Dê continuidade ao texto sobre as casas de acolhimento para pessoas em situação de rua, a partir da última frase apresentada.

§ TEXTO FORNECIDO
________

Com tantas pessoas vivendo de forma desumana pelas ruas da Capital, debaixo de viadutos e de árvores, expostas ao sol e à chuva durante o dia e a noite, a reportagem do Jornal Opção foi checar a situação das casas responsáveis por dar acolhimento e moradia aos grupos em situação de rua.
O chefe da Gerência Especializada para Pessoas em Situação de Rua da Smdhs, Marcos Prado, informa que atualmente existem duas casas para acolhimento dessa população mantidas pela prefeitura e, em bairros estratégicos da Capital. Uma delas está localizada no setor dos Funcionários – na Avenida 24 de Outubro, esquina com P 23-A –, e a outra no Leste Universitário – na rua 220, nº 887 –, além do Centro de Referência Especializada para População em Situação de Rua (Centro Pop), na Alameda Botafogo nº68, no Centro.
O gerente explica que são ofertadas 60 vagas no abrigo do setor dos Funcionários somente para homens, já com lotação completa. Já na casa do setor Universitário, são abrigadas as mulheres, solteiras ou casadas, e famílias, com uma disponibilidade total de 50 vagas. Com distinção de gênero, as casas também estão preparadas para receber pessoas transexuais. Ao todo, são 110 vagas disponíveis para uma população estimada em mais de 1,2 mil pessoas.

________

§ TRECHO DE DADOS

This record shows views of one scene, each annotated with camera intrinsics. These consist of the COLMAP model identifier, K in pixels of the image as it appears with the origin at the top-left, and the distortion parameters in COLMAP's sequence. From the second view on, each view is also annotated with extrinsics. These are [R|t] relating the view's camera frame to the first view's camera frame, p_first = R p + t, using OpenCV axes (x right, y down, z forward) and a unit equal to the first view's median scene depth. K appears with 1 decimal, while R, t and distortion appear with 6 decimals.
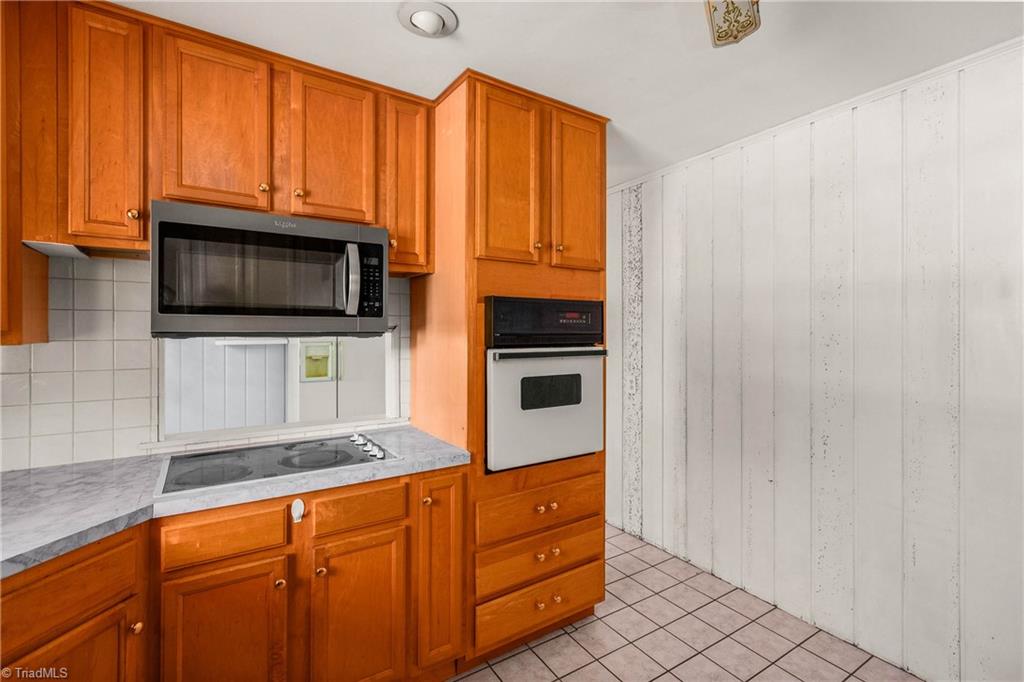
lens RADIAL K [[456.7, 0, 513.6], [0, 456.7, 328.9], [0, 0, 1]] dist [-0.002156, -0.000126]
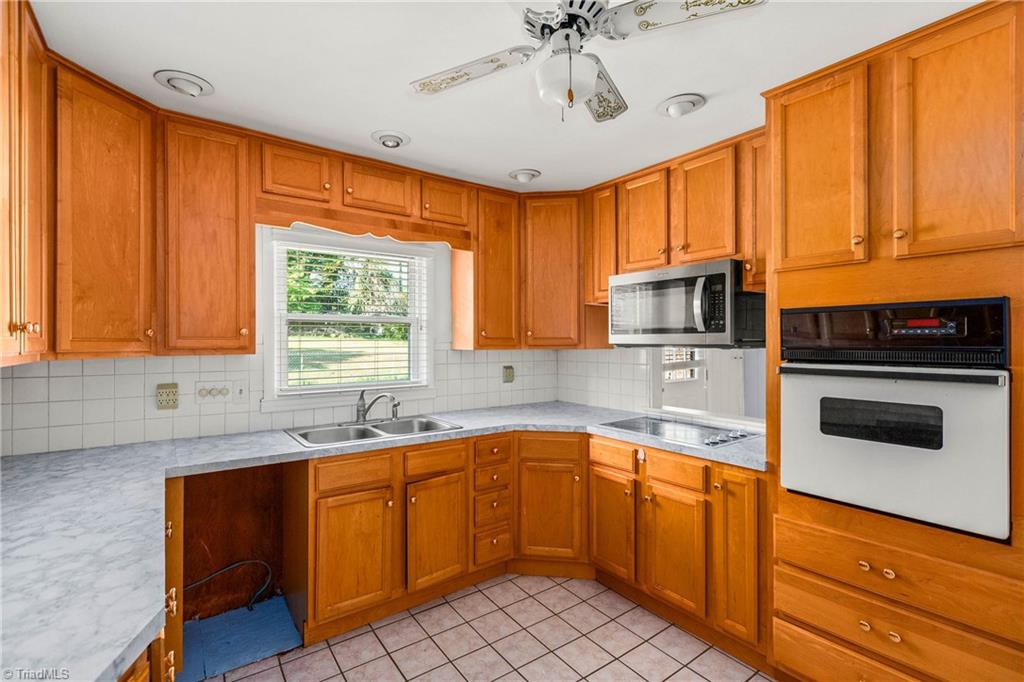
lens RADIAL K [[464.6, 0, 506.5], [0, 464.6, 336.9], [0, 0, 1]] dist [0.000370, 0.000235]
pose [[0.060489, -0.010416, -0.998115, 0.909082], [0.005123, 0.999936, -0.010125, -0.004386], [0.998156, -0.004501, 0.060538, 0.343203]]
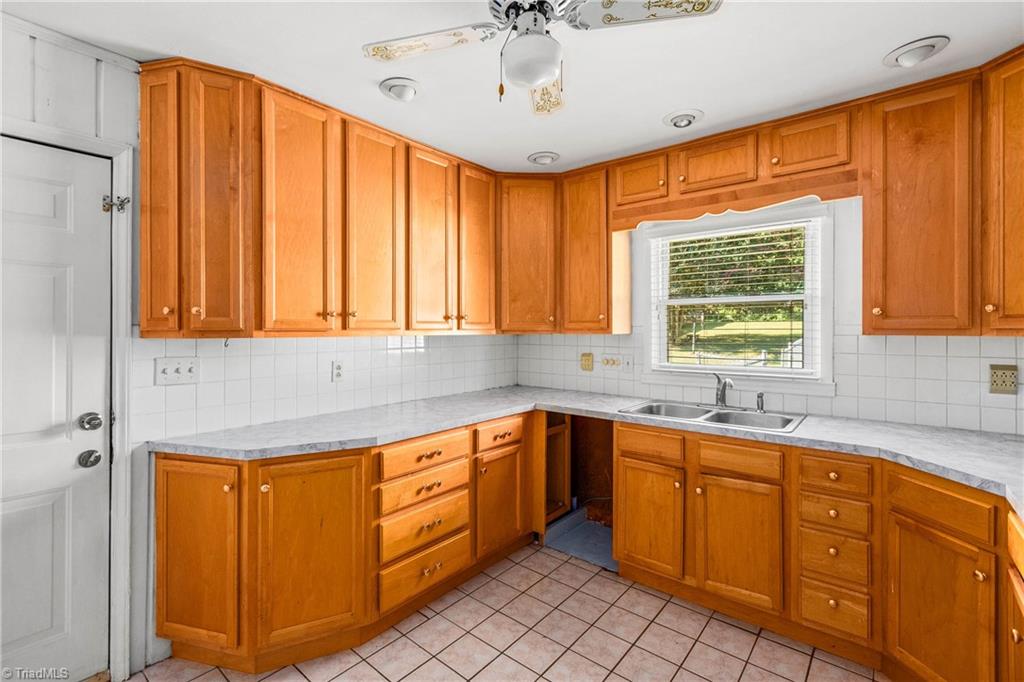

________

§ RESULTADO DA TAREFA
Marcos Prado, confirma a situação de déficit de oferta. “Existe esse déficit, mas, segundo a tipificação, a Casa de Acolhida Cidadã foi feita para atender até 50 pessoas por unidade. Elas são casas de passagem, onde há uma rotatividade muito grande em períodos curtos de tempo, de maneira que já atendemos até 230 moradores por mês em uma só casa”, explica. Ele lembra que cada pessoa que passa por uma das casas pode ficar até 90 dias, mas na maioria das vezes, saem antes. “É raro esses casos, pois alguns arrumam trabalho, outros voltam para casa e alguns saem porque querem”.
Casas de Acolhida
A reportagem foi até às duas Casas de Acolhida Cidadã mantida pela prefeitura. A Casa 1, que fica no setor dos Funcionários, na verdade é um prédio de três pavimentos que mais se parece com um hotel. Em bom estado de conservação, a casa está com lotação máxima: 60 pessoas distribuídas em quartos com até cinco camas beliches.
A coordenadora do local, Olívia Alves Braga, esclarece que este abrigo especificamente recebe os homens em situação de rua. “Aqui o acolhimento é de alta complexidade, que trata daquelas pessoas que já perderam tudo, até mesmo a dignidade, e precisam ser acolhidas e amadas”, disse ela.
Olívia conta que a casa está sempre lotada e que a procura é grande. Apesar do grande movimento, a convivência no local é pacífica. “A casa tem regras que não podem ser quebradas. Não podem chegar bêbados ou drogados. Caso isso ocorra, eles são imediatamente desligados, então eles obedecem”, garante. Ela relata que acontecem algumas desavenças pontuais que são resolvidas e que há um trabalho educativo que tem dado certo.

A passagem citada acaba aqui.